White Papers

Dell HPC NFS Storage Solution High Availability Configurations with Large Capacities
7
Introduction 1.
This Solution Guide provides information on the latest Dell NFS Storage Solution high availability
configurations (NSS-HA). The NSS-HA uses the NFS file system along with the Red Hat Scalable File
system (XFS) and Dell PowerVault storage to provide an easy to manage, reliable and cost effective
storage solution for HPC clusters. With this latest offering, NSS-HA configurations are now available in
configurations greater than a 100 Terabytes.
The philosophy and design principles for this release remain the same as previous Dell NSS-HA
configurations. Hence this version of the solution guide primarily describes the deltas in configuration
and performance. For complete details, review this document along with the previous version titled
Dell HPC NFS Storage Solution High Availability Configurations, Version 1.1.”. The main changes in this
version of the solution include support for larger capacities. Also presented is the associated
performance characterization and updated software versions.
The following sections describe the technical details, evaluation method and the expected
performance of the solution. An extensive appendix provides a complete set of instructions on the
configuration steps and tuning parameters required to deploy such a solution.
NSS-HA solution review
2.
The design of this version of the NSS-HA solution is similar to previous versions. This section provides a
quick review of the NSS-HA solution. Complete details are available in the document “Dell HPC NFS
Storage Solution High Availability Configurations, Version 1.1”. This section can be skipped for readers
who are already familiar with the NSS-HA architecture.

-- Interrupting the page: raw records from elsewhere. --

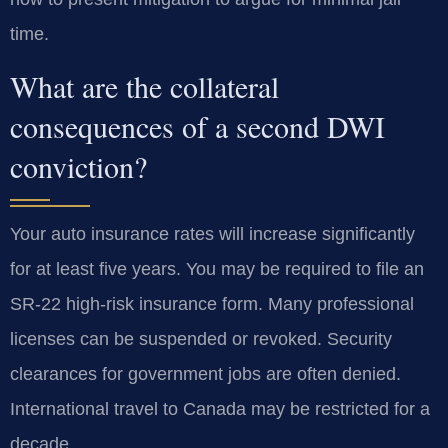
time.
What are the collateral
consequences of a second DWI
conviction?
Your auto insurance rates will increase significantly
for at least five years. You may be required to file an
SR-22 high-risk insurance form. Many professional
licenses can be suspended or revoked. Security
clearances for government jobs are often denied.
International travel to Canada may be restricted for a
decade.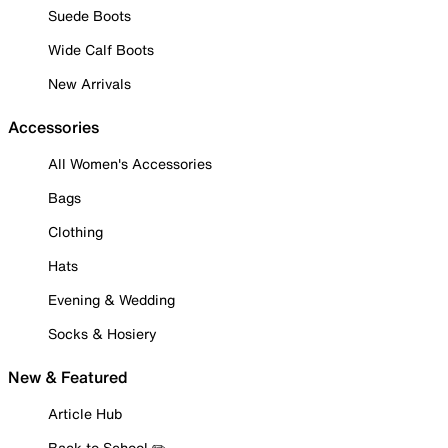
Suede Boots
Wide Calf Boots
New Arrivals
Accessories
All Women's Accessories
Bags
Clothing
Hats
Evening & Wedding
Socks & Hosiery
New & Featured
Article Hub
Back to School ✏️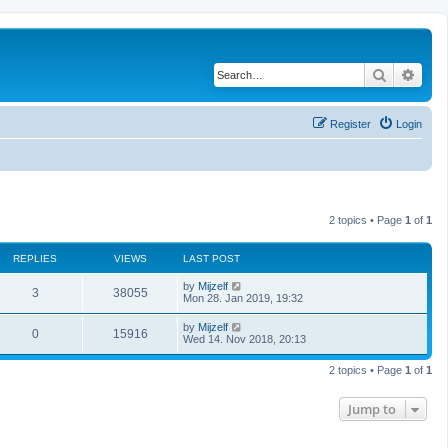
Search
Adva
Register
Login
2 topics • Page
1
of
1
REPLIES
VIEWS
LAST POST
L
by
Mijzelf
R
V
3
38055
a
Mon 28. Jan 2019, 19:32
s
e
i
t
L
by
Mijzelf
R
V
0
15916
p
a
Wed 14. Nov 2018, 20:13
p
e
o
s
s
e
i
t
l
w
t
2 topics • Page
1
of
1
p
p
e
o
i
s
s
Jump to
l
w
t
e
i
s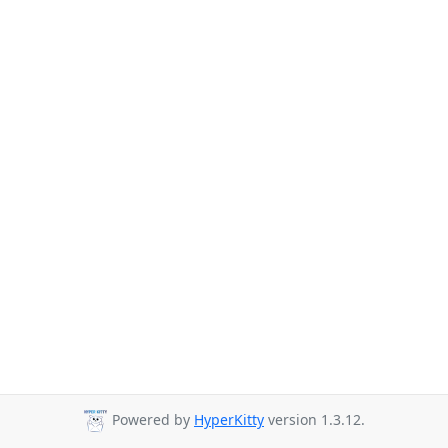
Powered by
HyperKitty
version 1.3.12.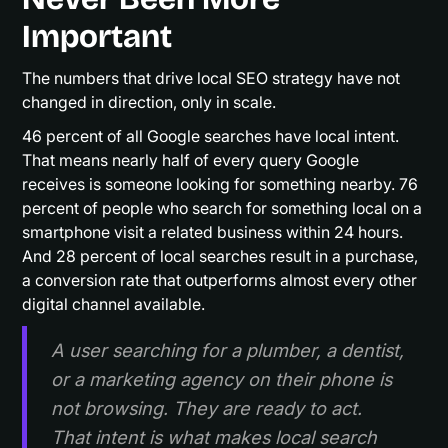
Important
The numbers that drive local SEO strategy have not
changed in direction, only in scale.
46 percent of all Google searches have local intent.
That means nearly half of every query Google
receives is someone looking for something nearby. 76
percent of people who search for something local on a
smartphone visit a related business within 24 hours.
And 28 percent of local searches result in a purchase,
a conversion rate that outperforms almost every other
digital channel available.
A user searching for a plumber, a dentist,
or a marketing agency on their phone is
not browsing. They are ready to act.
That intent is what makes local search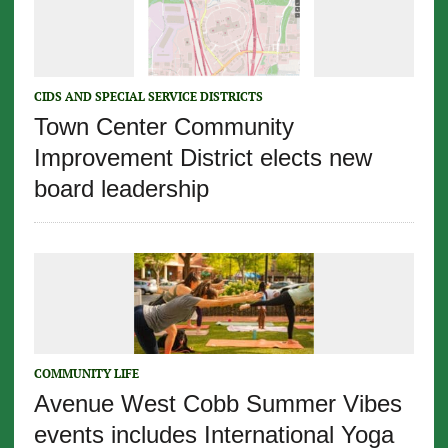
CIDS AND SPECIAL SERVICE DISTRICTS
Town Center Community
Improvement District elects new
board leadership
COMMUNITY LIFE
Avenue West Cobb Summer Vibes
events includes International Yoga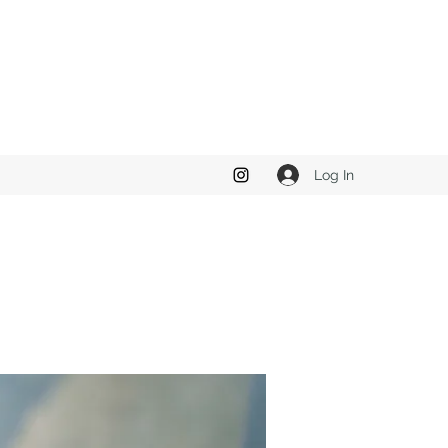
Log In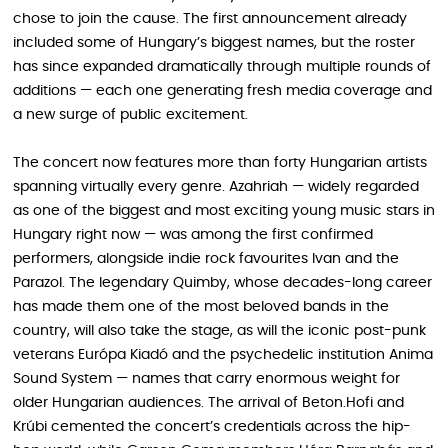
chose to join the cause. The first announcement already
included some of Hungary’s biggest names, but the roster
has since expanded dramatically through multiple rounds of
additions — each one generating fresh media coverage and
a new surge of public excitement.
The concert now features more than forty Hungarian artists
spanning virtually every genre. Azahriah — widely regarded
as one of the biggest and most exciting young music stars in
Hungary right now — was among the first confirmed
performers, alongside indie rock favourites Ivan and the
Parazol. The legendary Quimby, whose decades-long career
has made them one of the most beloved bands in the
country, will also take the stage, as will the iconic post-punk
veterans Európa Kiadó and the psychedelic institution Anima
Sound System — names that carry enormous weight for
older Hungarian audiences. The arrival of Beton.Hofi and
Krúbi cemented the concert’s credentials across the hip-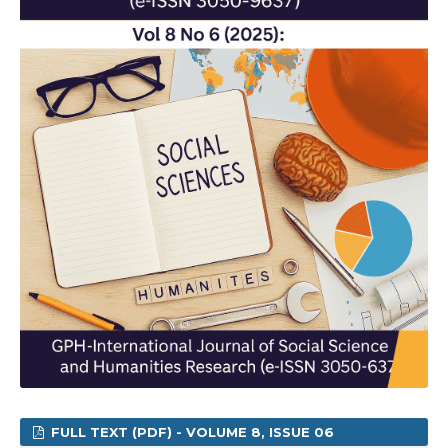
FULL TEXT (PDF) - VOLUME 8, ISSUE 06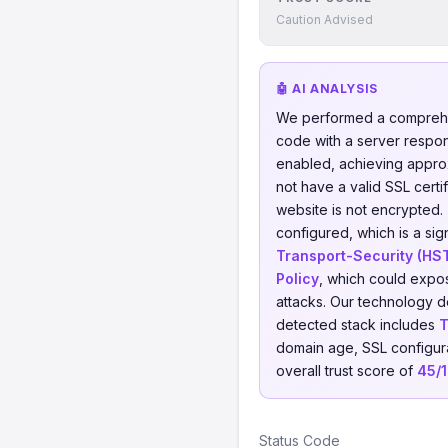
Caution Advised
🤖 AI ANALYSIS
We performed a comprehe
code with a server respo
enabled, achieving appro
not have a valid SSL certi
website is not encrypted.
configured, which is a sig
Transport-Security (HS
Policy
, which could expos
attacks. Our technology d
detected stack includes
T
domain age, SSL configurat
overall trust score of
45/
Status Code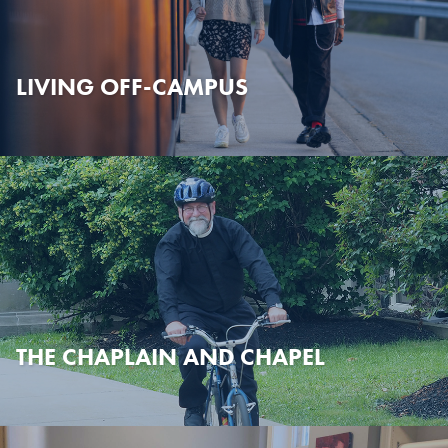
LIVING OFF-CAMPUS
THE CHAPLAIN AND CHAPEL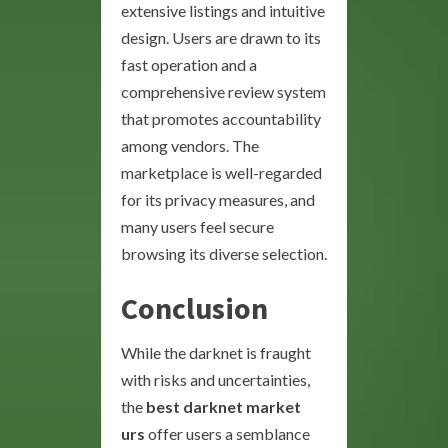
extensive listings and intuitive
design. Users are drawn to its
fast operation and a
comprehensive review system
that promotes accountability
among vendors. The
marketplace is well-regarded
for its privacy measures, and
many users feel secure
browsing its diverse selection.
Conclusion
While the darknet is fraught
with risks and uncertainties,
the
best darknet market
urs
offer users a semblance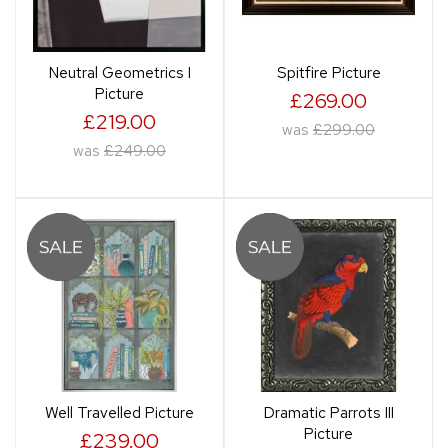
Neutral Geometrics I
Spitfire Picture
Picture
£269.00
£219.00
was
£299.00
was
£249.00
Well Travelled Picture
Dramatic Parrots III
Picture
£239.00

Figure 1 depicts the general overview of the NSS-HA solution. The core of the solution is a high
availability (HA) cluster, which provides a highly reliable and available storage service to the HPC
compute cluster via a high performance network connection such as InfiniBand (IB) or 10 Gigabit
Ethernet (10GbE). The HA cluster has shared access to disk-based Dell PowerVault storage in a variety
of capacities.
The HA cluster consists of several components as listed below:
High Availability nodes - These are servers configured with the Red Hat Enterprise Linux high
availability cluster software stack. In the NSS-HA solution, two systems are deployed as a pair
of NFS severs; they are configured in an active/passive mode, and have direct access to the
shared storage stack.
Network switch for the HA cluster (or the private network) The private network is used for
communication between the HA cluster nodes and other cluster hardware such as network
power switches and the fence devices which are installed in the cluster nodes.
Fence devices Fence devices are required for fencing (rebooting) the failed or misbehaving
cluster node in the HA cluster. In the NSS-HA solution, two types of fence devices are
configured: Switched Power Distribution Units (PDU) and the Dell server management
controller, the iDRAC.